Загадка Ватикана — страница 17 из 57

— Я думал об этом,— сказал Сальва,— но в таком случае Караколли должен был бы иметь в своем распоряжении подделку, приготовленную заранее, что составляло бы для него непростую проблему. И где бы он ее взял? Определенно, есть во всем этом тайна, тем более странная, что мы неспособны понять — по крайней мере, в данный момент,— кто и почему был заинтересован в такой подмене. Что же касается Караколли, то мне трудно представить его в роли изготовителя поддельной рукописи.
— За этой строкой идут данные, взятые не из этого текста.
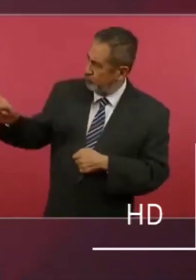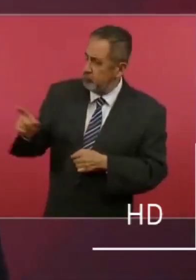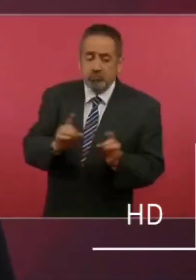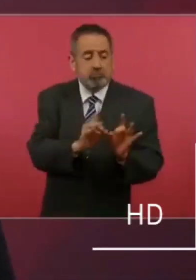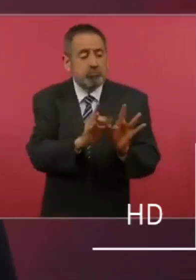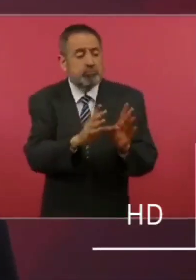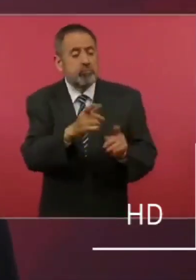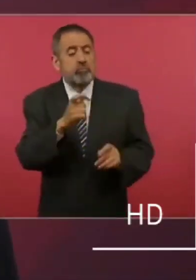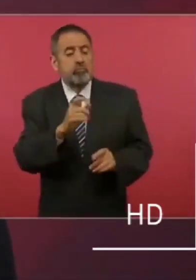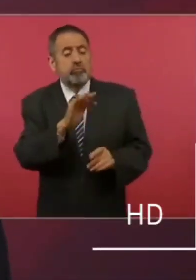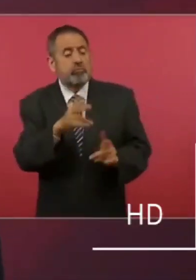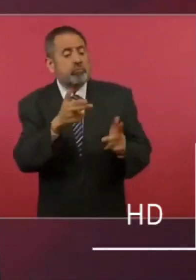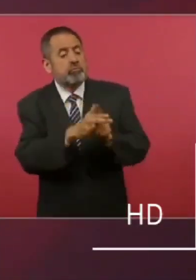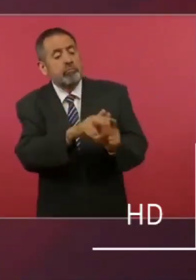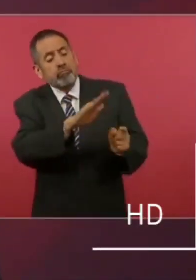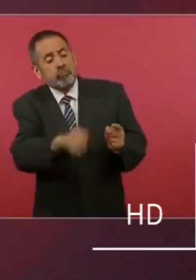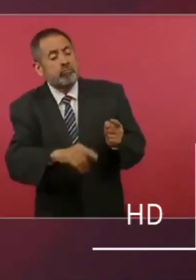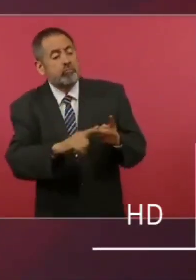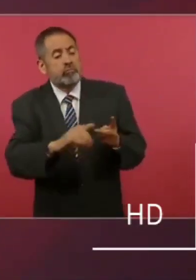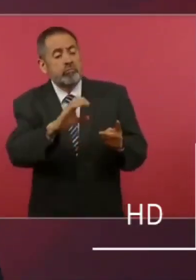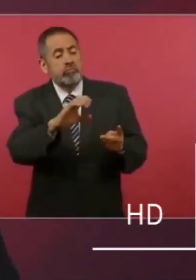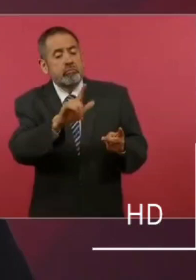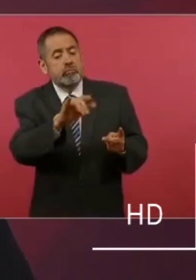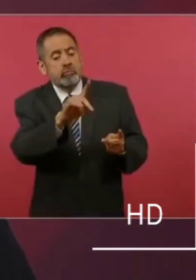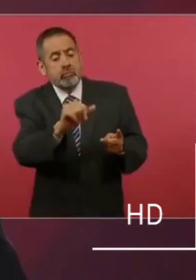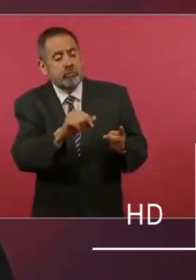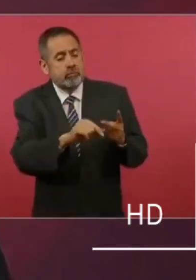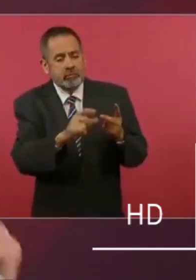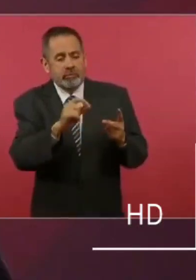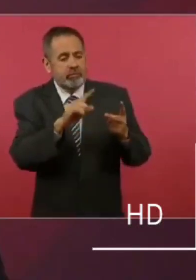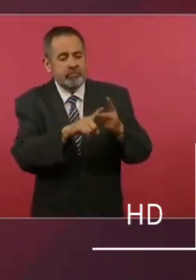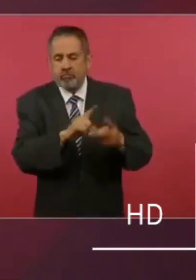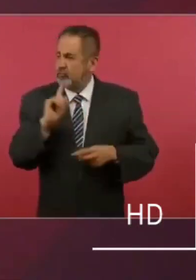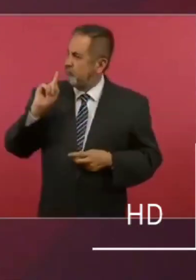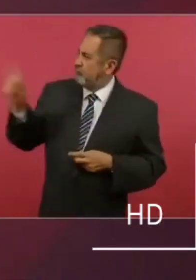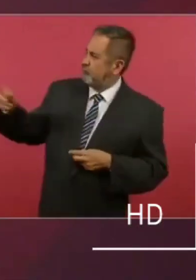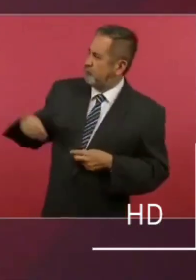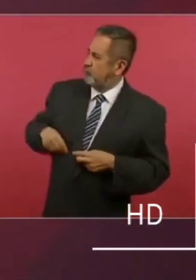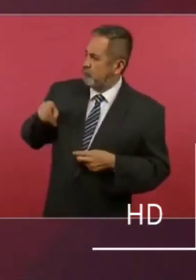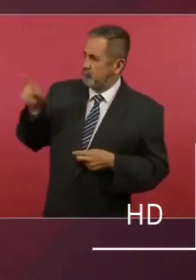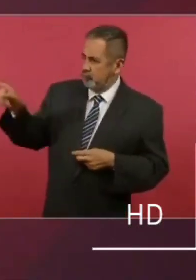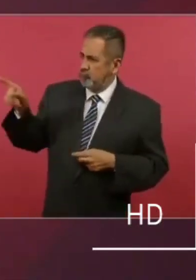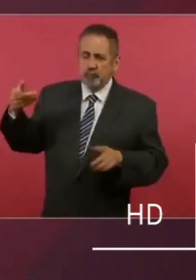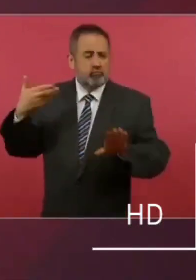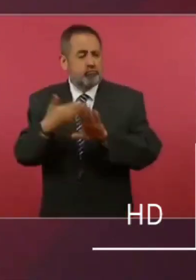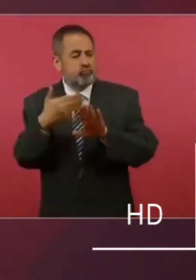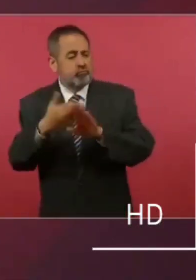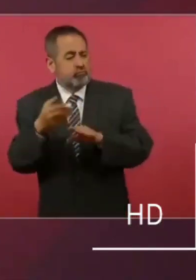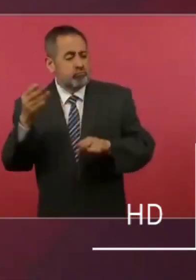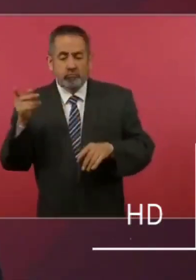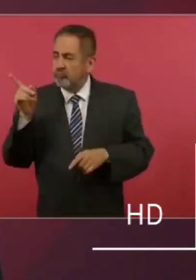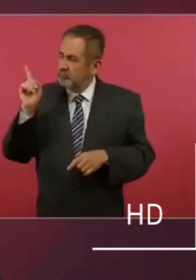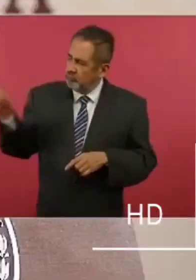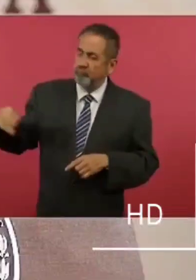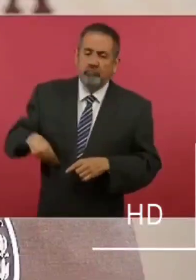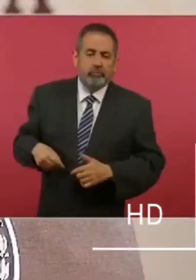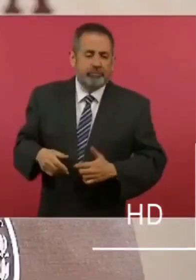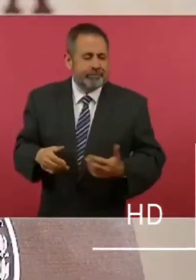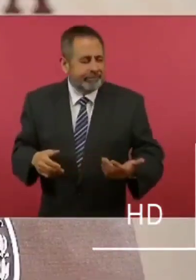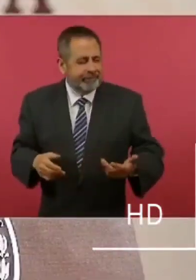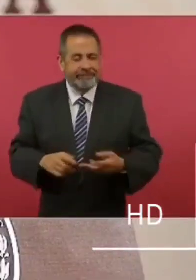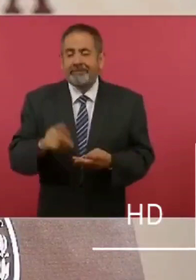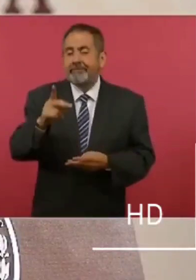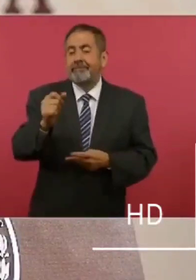a Claudia X. González, sembrador de odio, dice Javier Lozano. Pascal Beltrán del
Обменявшись этими соображениями, они покинули старинное “Каффе-Греко”. Мореше остановился в Доме Иезуитов и был обязан вернуться до полуночи. Расставшись с ним, Сальва немного побродил по улицам, думая то о древней славе Рима, о которой был невысокого мнения, то о молодой журналистке из “Стампы”, которая была осведомлена об открытии “Жития святого Сильвестра”. Кто распространил эту новость? Кто и зачем предупредил ее об опасности, которая якобы грозила устоям папского престола в случае обнародования рукописи?
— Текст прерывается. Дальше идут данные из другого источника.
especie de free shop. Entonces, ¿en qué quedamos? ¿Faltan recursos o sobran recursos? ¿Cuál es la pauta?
Может быть, Караколли сболтнул лишнее в разговоре с кем-то, кто поспешил разнести услышанное по всему Риму, добавив от себя лично слова об этой опасности, чтобы придать новости оттенок сенсации?

Не успел Адриан Сальва войти в холл своего отеля, как консьерж бросился к нему, выказывая угодливое подобострастие.

— Egregio professore, telefono, per lei. Il Vaticano per lei. Oh, egregio professore, il Papa, per lei[39].

Сальва, ворча, отправился к кабине и набрал номер, который сообщил ему консьерж. Ответил личный секретарь монсеньора Караколли.

— А, это вы, профессор... Какое счастье, что нам удалось с вами связаться. Я передаю трубку монсеньору.

И тотчас же в трубке послышался голос нунция, до странности пронзительно высокий:

— Профессор, кажется, что-то случилось. Могу ли я быть уверенным, что никто не слышит нашего разговора?

— Конечно,— подтвердил Сальва, сначала убедившись, что консьерж отошел.— В чем дело?

— Профессор Стэндап исчез. После сегодняшнего чтения он должен был встретиться с кардиналом Бонино. Но он не пришел. Мы позвонили в его гостиницу. Там у него должен был состояться разговор с одним из его британских коллег. Но он не появлялся и там. В восемь вечера мы пошли в клуб “Agnus Dei”, где еще с утра договорили встретиться вечером. Я ждал его там до половины десятого, время от времени звоня по телефону в гостиницу. Профессор, я встревожен. Такой пунктуальный человек...

— Действительно странно,— признал Сальва.

— Следует ли мне обратиться в полицию? Я не знаю, что делать? Вдруг он появится, а я не хотел бы...

Тревога нунция могла бы показаться надуманной, если бы не всем известная почти механическая пунктуальность английского ученого. Но что можно сделать в одиннадцать часов вечера?

— Завтра в десять часов утра мы встречаемся, чтобы продолжить чтение. Подождем до того времени, и если он не появится, мы предупредим полицию,— предложил Сальва.

— Наверное, вы правы,— согласился Караколли,— но я боюсь, не нуждается ли бедняга в нашей помощи. Представьте себе, что он где-то потерялся в Риме и, возможно, ранен, в его возрасте... В эти времена безверия в городе развелось так много всякого сброда...

На следующий день, в указанный час, пришлось констатировать: Стэндап в свою гостиницу не возвращался. Он не явился на ежедневное чтение в зале святого Пия V. Лицо нунция окрасилось в серый цвет. Каноник Тортелли, с магнитофоном под мышкой, казался больше удовлетворенным, чем расстроенным, что переводчик исчез.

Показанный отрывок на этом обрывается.